● Exercise directions: Please pull out each line of the data below that contains the word "interesados".

Data excerpts
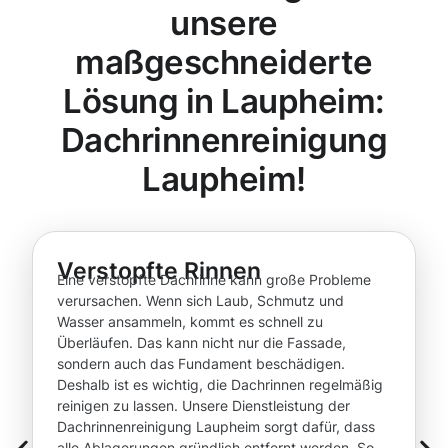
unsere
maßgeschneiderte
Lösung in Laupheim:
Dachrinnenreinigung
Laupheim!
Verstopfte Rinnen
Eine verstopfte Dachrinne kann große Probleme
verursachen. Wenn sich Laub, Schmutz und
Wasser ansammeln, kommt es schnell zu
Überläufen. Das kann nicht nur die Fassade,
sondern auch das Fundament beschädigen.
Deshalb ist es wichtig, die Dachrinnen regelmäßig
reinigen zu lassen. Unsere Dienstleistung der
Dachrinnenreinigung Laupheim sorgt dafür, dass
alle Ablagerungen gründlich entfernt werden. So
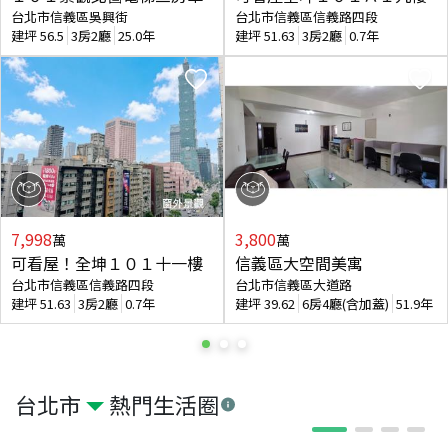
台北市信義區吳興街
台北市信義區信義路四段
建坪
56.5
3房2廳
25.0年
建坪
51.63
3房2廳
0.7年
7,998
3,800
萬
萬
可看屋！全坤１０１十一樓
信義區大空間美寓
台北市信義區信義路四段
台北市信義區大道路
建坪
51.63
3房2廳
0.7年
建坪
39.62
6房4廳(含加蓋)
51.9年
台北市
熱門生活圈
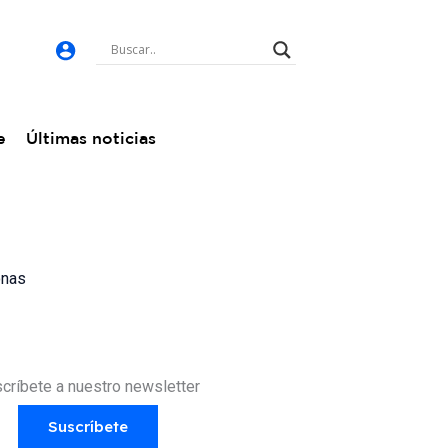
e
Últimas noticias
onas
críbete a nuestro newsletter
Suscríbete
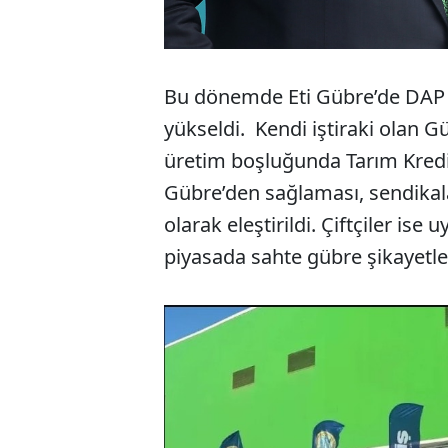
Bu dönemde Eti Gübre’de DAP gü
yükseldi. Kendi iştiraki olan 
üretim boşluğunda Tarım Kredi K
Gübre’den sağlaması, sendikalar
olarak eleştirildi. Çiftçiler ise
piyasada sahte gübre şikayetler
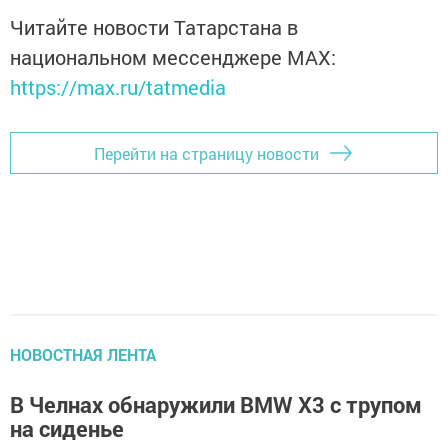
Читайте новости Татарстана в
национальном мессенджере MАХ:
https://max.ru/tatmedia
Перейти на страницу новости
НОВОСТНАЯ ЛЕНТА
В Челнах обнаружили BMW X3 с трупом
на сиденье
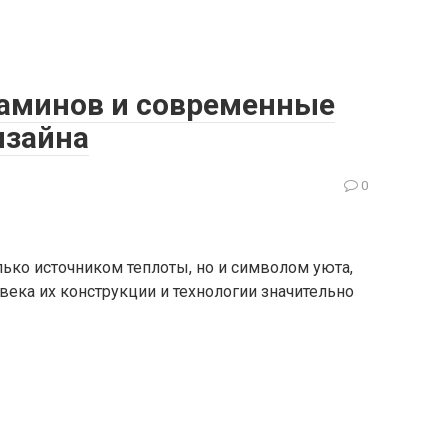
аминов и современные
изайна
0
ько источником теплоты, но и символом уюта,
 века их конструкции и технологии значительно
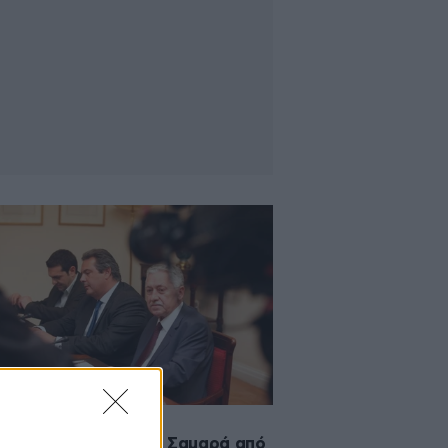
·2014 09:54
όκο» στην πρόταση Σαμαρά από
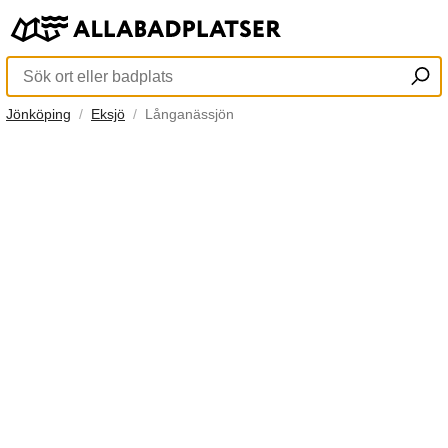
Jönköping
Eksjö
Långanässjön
* * *
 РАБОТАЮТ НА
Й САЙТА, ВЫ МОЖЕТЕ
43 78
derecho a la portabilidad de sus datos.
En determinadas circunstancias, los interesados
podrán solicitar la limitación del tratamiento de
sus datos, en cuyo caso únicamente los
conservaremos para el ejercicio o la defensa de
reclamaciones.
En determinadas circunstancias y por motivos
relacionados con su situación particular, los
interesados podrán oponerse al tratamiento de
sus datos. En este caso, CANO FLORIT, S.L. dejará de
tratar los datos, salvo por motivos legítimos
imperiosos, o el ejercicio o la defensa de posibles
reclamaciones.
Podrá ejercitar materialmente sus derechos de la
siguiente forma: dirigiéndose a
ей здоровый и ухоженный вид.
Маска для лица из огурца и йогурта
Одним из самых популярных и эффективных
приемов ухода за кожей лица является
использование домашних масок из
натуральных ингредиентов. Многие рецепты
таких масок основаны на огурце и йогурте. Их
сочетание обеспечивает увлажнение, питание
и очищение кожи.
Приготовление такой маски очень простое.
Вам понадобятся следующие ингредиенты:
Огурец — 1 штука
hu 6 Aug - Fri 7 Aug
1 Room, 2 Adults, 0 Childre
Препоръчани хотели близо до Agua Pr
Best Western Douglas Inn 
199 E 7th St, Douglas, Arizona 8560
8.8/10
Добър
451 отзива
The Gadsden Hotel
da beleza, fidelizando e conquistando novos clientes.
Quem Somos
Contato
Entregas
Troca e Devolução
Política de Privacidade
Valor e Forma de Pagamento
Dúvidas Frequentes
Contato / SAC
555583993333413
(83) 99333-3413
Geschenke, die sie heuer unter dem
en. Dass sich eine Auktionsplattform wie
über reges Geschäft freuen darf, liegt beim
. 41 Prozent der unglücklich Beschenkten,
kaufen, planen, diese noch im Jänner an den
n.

● Response box:
En determinadas circunstancias, los interesados
interesados podrán oponerse al tratamiento de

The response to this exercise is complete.